A few years ago I sat in a performance review with a manager I genuinely liked. Smart, warm, full of energy in every all-hands. But when I looked at his team's output over eighteen months, something was off. Projects started and quietly died. Promises made in team meetings that nobody followed up on. People who'd stopped raising their hands because they'd learned, slowly and painfully, that the follow-through wouldn't come.

He wasn't a bad person. He just hadn't figured out that commitment isn't a feeling. It's a practice. And he'd been confusing the two for years.

I think a lot of us have. We treat commitment like it's something you either have or you don't — a character trait, a personality type, something you were born into. But the longer I work in people and culture, the more I think that's completely backwards.

Commitment is a daily, deliberate choice. It's the decision you make — again and again — to keep going when the novelty has worn off, when the path is longer than you expected, and when a dozen easier options are quietly waving at you from the sidelines.

Progress is usually measured in inches, not miles. And most people quit somewhere in the middle, right before the inches start adding up.

I've been guilty of this too. Early in my career I was full of ideas and genuinely terrible at finishing them. I'd pitch a new initiative with real conviction, get the buy-in, and then slowly let it drift when the hard, unglamorous implementation work began.

What saved me — and I mean this — was a manager who didn't let me off the hook. She wasn't unkind about it, but she was honest. She told me that the world had enough people who could start things. What it needed more of were people who could finish.

That landed. I still think about it.

Here's what I've come to believe about leaders specifically: commitment isn't just a productivity thing. It sits right at the heart of trust. And trust, in a team, is the thing you can't fake and can't buy back once it's gone.

When a leader commits to something — a new policy, a value they claim to hold, a person they said they'd develop — their team files it away. Not consciously, but they do. And then they watch. They watch whether the behaviour matches the statement. Whether the energy shown in the strategy session turns up in the difficult conversation three weeks later. Whether "we're investing in your growth" is still true in a tough quarter.

When it is, trust compounds. When it isn't, it erodes quietly, in ways that don't show up on engagement dashboards until they've already done real damage.

I've seen more leadership credibility lost through small, forgotten promises than through any grand failure. The little things are not little.

This is why, when I'm involved in developing leaders, I'm less interested in their vision and more interested in their track record of follow-through. Can they point to something hard they stayed with? Something that didn't go to plan, but they didn't walk away from? These are the people I want making promises to employees, because I know there's some weight behind the words.

None of this is easy, by the way. I'm not going to dress it up. Staying committed — really committed, not just committed when things are going well — requires you to make peace with the fact that the dream takes time. That the results you want are somewhere further down the road than feels comfortable.
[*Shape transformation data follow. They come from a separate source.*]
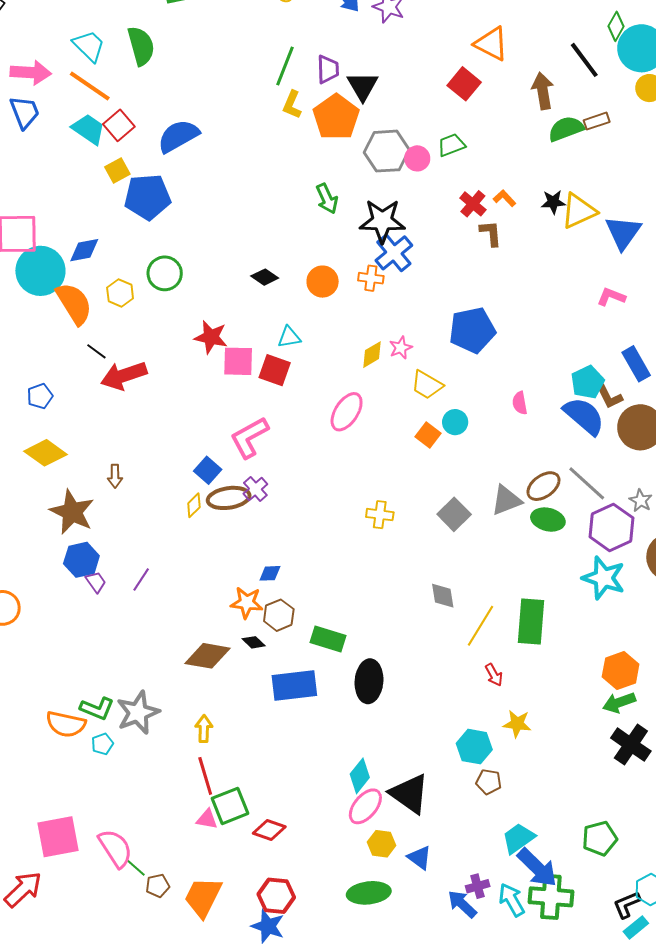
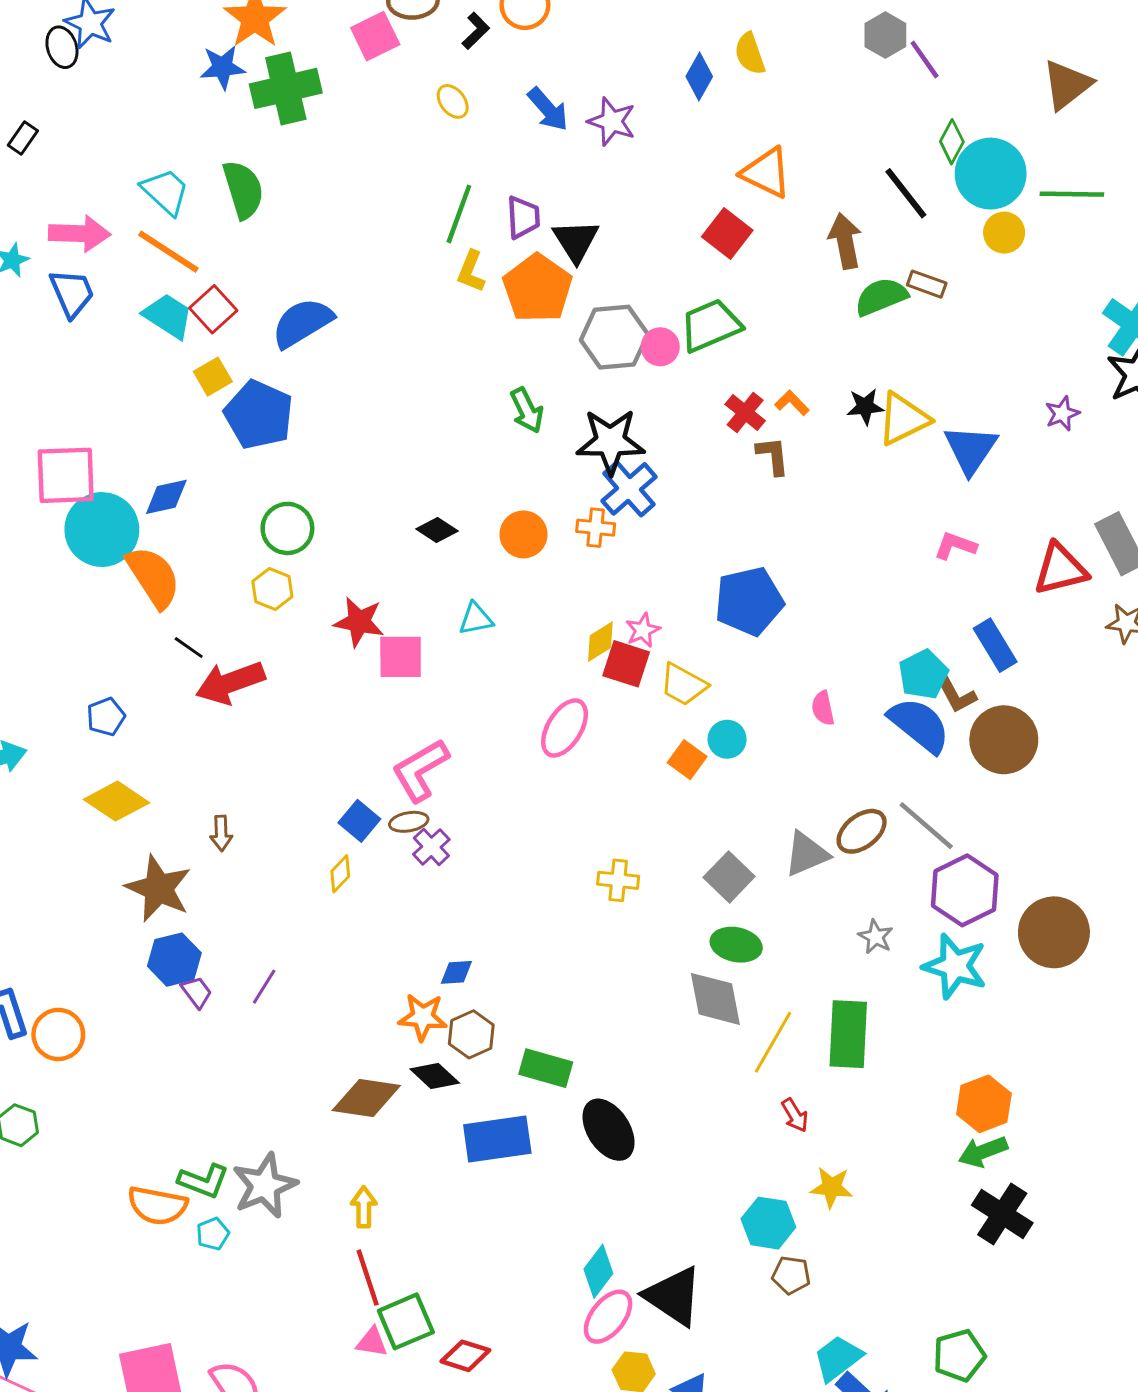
brown rectangle: (597, 121) -> (927, 284), turned 40
green trapezoid: (451, 145) -> (711, 325), size x1.5
blue pentagon: (147, 197) -> (259, 415), turned 30
yellow hexagon: (120, 293) -> (272, 589), moved
red square: (275, 370) -> (626, 664), moved
brown ellipse: (229, 498) -> (409, 822), moved, size x0.6
gray star: (641, 501) -> (876, 937), moved
green ellipse: (548, 520) -> (736, 945), moved
gray diamond: (443, 596) -> (715, 999), size x1.5
black diamond: (254, 642) -> (435, 1076), size x1.4
black ellipse: (369, 681) -> (609, 1130), turned -36

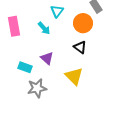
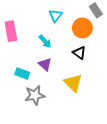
cyan arrow: (44, 28) -> (45, 41), moved

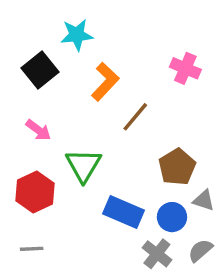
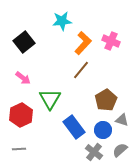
cyan star: (77, 35) -> (62, 21), moved
orange L-shape: (105, 82) -> (83, 43), moved
blue rectangle: (124, 212) -> (74, 127), turned 30

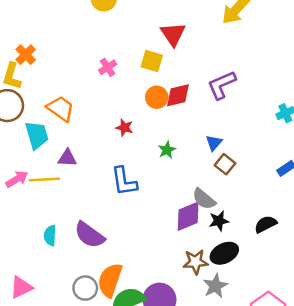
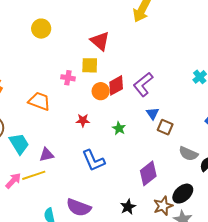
pink cross: (108, 67) -> (68, 78), moved, turned -32
purple L-shape: (222, 85) -> (143, 84), moved
orange trapezoid: (61, 109) -> (39, 101), moved
gray semicircle: (204, 199) -> (188, 154), moved
black star: (219, 221) -> (128, 207), moved

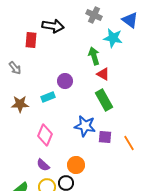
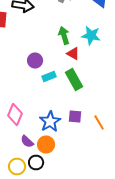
cyan star: (113, 38) -> (91, 36), moved
cyan rectangle: (48, 97) -> (49, 76), moved
blue star: (85, 126) -> (50, 122), moved, turned 30
purple semicircle: (43, 165) -> (27, 142), moved

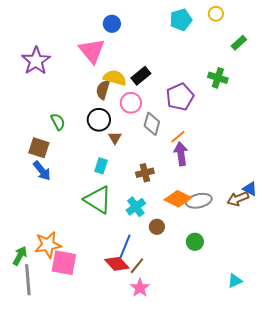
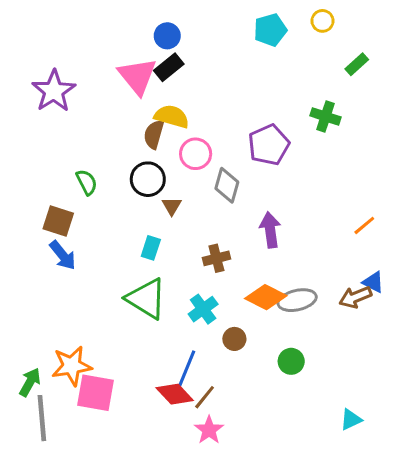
black rectangle: (141, 76) -> (169, 67), moved
orange line: (178, 137) -> (364, 225), moved

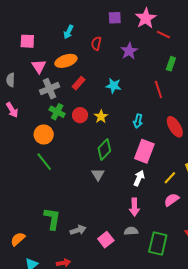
That progress, for long stretches, will look like nothing at all from the outside.

Unless you plan to win the lottery, that's just the reality of building anything worth having.

So this Friday, before you close your laptop, take thirty seconds. Think about the thing you said you were going to do — for your team, for your organisation, for yourself. Not in January, necessarily. Last week is fine. Is it still alive? Are you still showing up for it?

If yes, good. Keep going. You're doing the thing that most people aren't.

If no — that's fine too. You're human. But name it honestly, reset, and decide again. Commitment doesn't ask you to be perfect. It just asks you not to quietly give up and pretend otherwise.

That's the whole practice, really. Choose again. Keep choosing.